いつも月夜に本と酒

ライトノベルの感想を中心に興味のあることを日々つらつらと書き連ねるブログです。



「いでおろーぐ!6」椎田十三(電撃文庫)

いでおろーぐ!6 (電撃文庫)
いでおろーぐ!6 (電撃文庫)

「遊園地──それは恋愛至上主義の、ひとつの結晶とでもいうべき最悪の施設なのだ!」
反恋愛主義青年同盟部は、完全アウェイの遊園地で調査行動を開始するが……?
「この列車のアトラクションは絶対に怪しいよ」(神明さん)
「子供向け遊具というのは隠れ蓑かも知れません」(瀬ヶ崎)
「薄暗い室内でおさわり……」(西堀)
「スピードが速い施設に何か隠されているのでは」(天沼)
「ティ、ティーカップなんかいいんじゃないかな……」(領家)
さらに女児の策略により高砂は10年後の未来へ、そして何故か異世界に転生!?
話題の反恋愛活動記録、第6弾登場!


シリーズ初の短編集。
遊園地に日記に未来視にリレー小説。何の捻りもないラブコメの定番のオンパレードだが、反恋愛主義のフィルターと強烈な個性のキャラクター達にかかれば、ちゃんと独自の色がでるのがこのシリーズの強み。むしろ独特な文章とキャラクターを生かすためにも、シチュエーションで奇をてらう必要はないだろう。
基本的には非モテの皆さまのライフを削りつつ、高砂−領家両名による早々に爆発して欲しいベタ甘空間でニヤニヤするという相反する楽しさが同居するいつもの「いでおろーぐ!」。短編である分、その部分が強調されているような気もする。
そして今回のMVPは瀬ヶ崎。そろそろお巡りさんが出て来てもおかしくない。




第1章 幻想の具現化――興行場に見る恋愛信仰とその批判的解体
内容:反恋愛主義青年同盟部、遊園地へ
調査と言いつつ普通に楽しんでいるメンバーの図はいつも通りだが、場所が場所なだけに非リア特有の古傷が深く、高砂の中学時代の痛い記憶にガリガリHPを削られる。その上、現在進行形の宮前のぼっちにさらに削られるというダメ押しのおまけ付き。皐ちゃんもうやめて! 宮前さんと読者さんのライフはゼロよ! 

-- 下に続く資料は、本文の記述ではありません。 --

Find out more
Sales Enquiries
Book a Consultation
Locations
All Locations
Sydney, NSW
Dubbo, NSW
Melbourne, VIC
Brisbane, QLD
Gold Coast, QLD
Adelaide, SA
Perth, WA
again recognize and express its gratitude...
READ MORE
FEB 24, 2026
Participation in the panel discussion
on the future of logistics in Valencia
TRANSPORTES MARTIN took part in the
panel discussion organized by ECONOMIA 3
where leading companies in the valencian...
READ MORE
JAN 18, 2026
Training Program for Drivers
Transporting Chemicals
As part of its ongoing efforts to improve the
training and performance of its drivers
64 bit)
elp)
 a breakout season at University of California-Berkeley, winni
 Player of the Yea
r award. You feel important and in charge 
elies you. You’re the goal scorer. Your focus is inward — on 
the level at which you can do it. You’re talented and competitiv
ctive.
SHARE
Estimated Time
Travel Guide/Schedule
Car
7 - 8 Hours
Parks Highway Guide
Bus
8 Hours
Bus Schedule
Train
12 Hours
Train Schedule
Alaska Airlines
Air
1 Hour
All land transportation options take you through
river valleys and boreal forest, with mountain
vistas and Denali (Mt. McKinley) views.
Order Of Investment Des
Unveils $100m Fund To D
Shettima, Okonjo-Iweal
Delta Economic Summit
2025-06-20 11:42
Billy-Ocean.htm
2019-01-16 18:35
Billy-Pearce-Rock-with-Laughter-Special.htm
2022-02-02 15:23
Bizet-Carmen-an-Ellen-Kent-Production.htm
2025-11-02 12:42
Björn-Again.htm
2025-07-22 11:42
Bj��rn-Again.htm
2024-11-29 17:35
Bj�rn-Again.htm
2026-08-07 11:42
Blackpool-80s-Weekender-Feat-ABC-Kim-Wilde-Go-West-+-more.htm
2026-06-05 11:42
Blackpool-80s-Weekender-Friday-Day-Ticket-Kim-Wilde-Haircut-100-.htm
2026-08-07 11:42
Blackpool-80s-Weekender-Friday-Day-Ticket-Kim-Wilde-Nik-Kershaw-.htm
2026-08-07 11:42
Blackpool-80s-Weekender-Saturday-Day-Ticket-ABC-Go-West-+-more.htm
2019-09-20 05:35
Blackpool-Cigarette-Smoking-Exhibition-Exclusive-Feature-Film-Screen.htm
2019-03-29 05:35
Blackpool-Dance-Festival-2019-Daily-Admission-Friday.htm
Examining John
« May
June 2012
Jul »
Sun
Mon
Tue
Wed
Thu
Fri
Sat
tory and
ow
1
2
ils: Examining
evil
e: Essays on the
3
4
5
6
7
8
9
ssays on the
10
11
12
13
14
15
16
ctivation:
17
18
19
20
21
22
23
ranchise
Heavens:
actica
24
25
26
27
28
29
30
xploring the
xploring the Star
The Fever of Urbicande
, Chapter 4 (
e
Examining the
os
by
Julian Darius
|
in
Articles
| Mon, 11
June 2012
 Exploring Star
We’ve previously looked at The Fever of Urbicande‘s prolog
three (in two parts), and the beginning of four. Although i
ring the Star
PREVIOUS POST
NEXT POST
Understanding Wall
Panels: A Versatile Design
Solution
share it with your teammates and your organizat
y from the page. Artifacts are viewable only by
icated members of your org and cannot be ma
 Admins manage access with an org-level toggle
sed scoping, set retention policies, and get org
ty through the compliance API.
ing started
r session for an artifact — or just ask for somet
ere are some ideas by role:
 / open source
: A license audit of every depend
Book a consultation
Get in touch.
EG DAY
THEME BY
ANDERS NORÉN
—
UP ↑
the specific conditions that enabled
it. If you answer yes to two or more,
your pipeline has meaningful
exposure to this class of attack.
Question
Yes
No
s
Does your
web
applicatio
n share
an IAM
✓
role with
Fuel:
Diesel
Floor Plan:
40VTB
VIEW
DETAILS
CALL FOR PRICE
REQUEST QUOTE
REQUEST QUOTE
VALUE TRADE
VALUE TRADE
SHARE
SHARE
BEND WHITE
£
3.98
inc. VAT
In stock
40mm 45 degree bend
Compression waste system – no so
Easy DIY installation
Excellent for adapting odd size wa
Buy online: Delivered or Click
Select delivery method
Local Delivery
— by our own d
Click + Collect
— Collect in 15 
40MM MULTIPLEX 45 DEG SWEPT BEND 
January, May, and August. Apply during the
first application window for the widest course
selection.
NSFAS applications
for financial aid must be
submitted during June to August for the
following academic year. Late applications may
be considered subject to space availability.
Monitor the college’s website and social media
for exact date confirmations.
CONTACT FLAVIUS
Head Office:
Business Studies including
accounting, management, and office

第2章 系統的記録による分析手法、その主観的限界の彼岸
内容:女児(自称神)の秘密を探る高砂の観察記録
事情は分かるし文章も堅いが、実質は兄による妹の観察日記。気持ち悪いです。
と思っていたらそんなもの些細な事と思わせるだけの劇物が混じっていた。
日記の方は女児による仕返しの暴露でニヤニヤ出来る内容で収まるのに、劇物の方には何の緩和にもならなかった。
結論:瀬ヶ崎ヤバい!





第3章 仮想と幻想:恋愛至上主義と最新技術の融合に抗するために
内容:女児(神)に自分の未来を見せられる高砂
高砂の未来がハッピールートもバッドルートも攻撃力が高すぎる。
バッドはただひたすら悲惨で胸が痛い。ただ、修羅と化した高砂のその後はちょっと見てみたい気も。
ハッピーも幸せオーラが非モテには毒。5年後10年後はニヤニヤできるエピソードだったけど、一年後三年後のこれは流石に爆発案件だろう。
で、このオチか! これはどう転んでもバッドルートにはいかないじゃないか。チッ





第4章 文芸を用いた反恋愛プロパガンダの有用性とその実践
内容:学内の小説コンクールに参加する為、皆でリレー形式で小説を執筆
作品は「流行りの異世界転生もの」のはずなのに、転生する前の領家パートの生々しさにノックアウト。転生後のメンバーの趣味丸出し小説がどんなに酷い内容でも、それが癒やし感じる程に恐ろしい出来だった。薫ちゃんがどれだけ現実に裏切られて生きてきたんだろうと心配になるわ。